Faruk Demir Tugayoğlu: Ben 2010 yılında Sattas’ta çalmaya başladığımda Türkiye’de 2-3 Reggae grubu vardı. Şimdi 4-5 tane grup var. Daha bilinçli bir dinleyici mevcut. Bizi dinlediklerinde, yapılan müziğin Jamaika kökenli olduğunu, Bob Marley’in kim olduğunu ve neler yaptığını, hatta sadece Bob Marley değil, diğer Reggae artistlerini de bilen, onları dinleyen bir kitle var. Ülkemizde bu tarzın da icra edilebilir oluşu, insanları heyecanlandıran bir olgu. Bu yeni müzik türünde dinleyici sözleri anlayabiliyor, ona eşlik edebiliyor, biz de bununla beraber bir Reggae seyircisi kazanmış oluyoruz. Türkiye’nin birçok ilinde, birçok değişik oluşumda bulunduk.

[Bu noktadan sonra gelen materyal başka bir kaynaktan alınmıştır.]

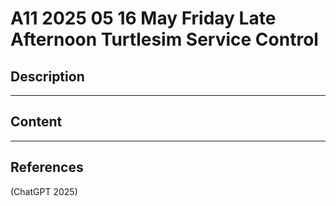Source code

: # A11 2025 05 16 May Friday Late Afternoon Turtlesim Service Control

## Description

____

## Content



____

## References

(ChatGPT 2025)
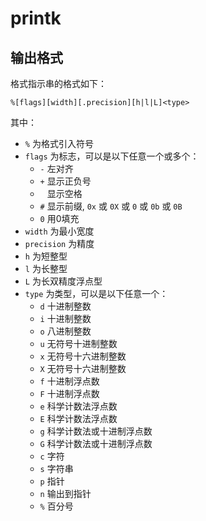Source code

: # printk

## 输出格式

格式指示串的格式如下：

    %[flags][width][.precision][h|l|L]<type>

其中：

- `%` 为格式引入符号
- `flags` 为标志，可以是以下任意一个或多个：
    - `-` 左对齐
    - `+` 显示正负号
    - ` ` 显示空格
    - `#` 显示前缀, `0x` 或 `0X` 或 `0` 或 `0b` 或 `0B`
    - `0` 用0填充
- `width` 为最小宽度
- `precision` 为精度
- `h` 为短整型
- `l` 为长整型
- `L` 为长双精度浮点型
- `type` 为类型，可以是以下任意一个：
    - `d` 十进制整数
    - `i` 十进制整数
    - `o` 八进制整数
    - `u` 无符号十进制整数
    - `x` 无符号十六进制整数
    - `X` 无符号十六进制整数
    - `f` 十进制浮点数
    - `F` 十进制浮点数
    - `e` 科学计数法浮点数
    - `E` 科学计数法浮点数
    - `g` 科学计数法或十进制浮点数
    - `G` 科学计数法或十进制浮点数
    - `c` 字符
    - `s` 字符串
    - `p` 指针
    - `n` 输出到指针
    - `%` 百分号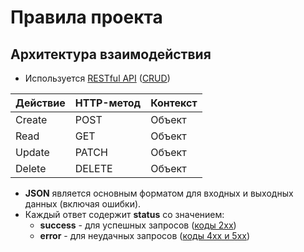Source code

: # Правила проекта

## Архитектура взаимодействия

* Используется [RESTful API](https://en.wikipedia.org/wiki/Representational_state_transfer#Applied_to_Web_services) ([CRUD](https://en.wikipedia.org/wiki/Create,_read,_update_and_delete))

Действие | HTTP-метод | Контекст
-------- | ---------- | --------
Create   | POST       | Объект
Read     | GET        | Объект
Update   | PATCH      | Объект 
Delete   | DELETE     | Объект
  

* **JSON** является основным форматом для входных и выходных данных (включая ошибки).
* Каждый ответ содержит **status** со значением:
    * **success** - для успешных запросов ([коды 2xx](https://en.wikipedia.org/wiki/List_of_HTTP_status_codes#2xx_Success))
    * **error** - для неудачных запросов ([коды 4xx и 5xx](https://en.wikipedia.org/wiki/List_of_HTTP_status_codes#5xx_Server_errors))

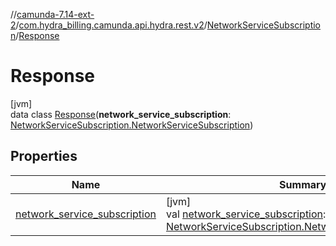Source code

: //[camunda-7.14-ext-2](../../../../index.md)/[com.hydra_billing.camunda.api.hydra.rest.v2](../../index.md)/[NetworkServiceSubscription](../index.md)/[Response](index.md)

# Response

[jvm]\
data class [Response](index.md)(**network_service_subscription**: [NetworkServiceSubscription.NetworkServiceSubscription](../-network-service-subscription/index.md))

## Properties

| Name | Summary |
|---|---|
| [network_service_subscription](network_service_subscription.md) | [jvm]<br>val [network_service_subscription](network_service_subscription.md): [NetworkServiceSubscription.NetworkServiceSubscription](../-network-service-subscription/index.md) |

Popçulara, rapçilere, rockçılara, arabeskçilere konser verdik, ortak ilgilerini Reggae’de buluşturmuş olduk. Bu çok güzel bir kazanım elbette. Yakındığımız bir şey var, o da Türkiye’de bu müzik türünü icra eden grupların azlığı. Avrupa’da yüzlerce Reggae grubu mevcutken Türkiye’de sadece 4-5 Reggae grubu var. Daha fazla grup, daha fazla selecta (DJ), daha fazla albüm ve daha çok Reggae lazım.

Konserlerinizde Neşet Ertaş, Aşık Veysel gibi halk ozanlarının şarkılarını da söylüyorsunuz. İkisinin de halk müziğini temsil etmesi o bütünlüğü sağlıyor mu?

Faruk Demir Tugayoğlu: Bu isimler halka mâl olmuş, şarkıları toplumun büyük çoğunluğu tarafından bilinen, sayılan ve sevilen, kültür mirası niteliğinde isimler. Tematik olarak Reggae de bir halk müziği. Konserlerde ‘saygı duruşu’ adı altında seslendirdiğimiz şarkılar, iki halk müziğinin harmanlanmasıdır. Bahsedilen bütünlük, bu şekilde sağlanıyor.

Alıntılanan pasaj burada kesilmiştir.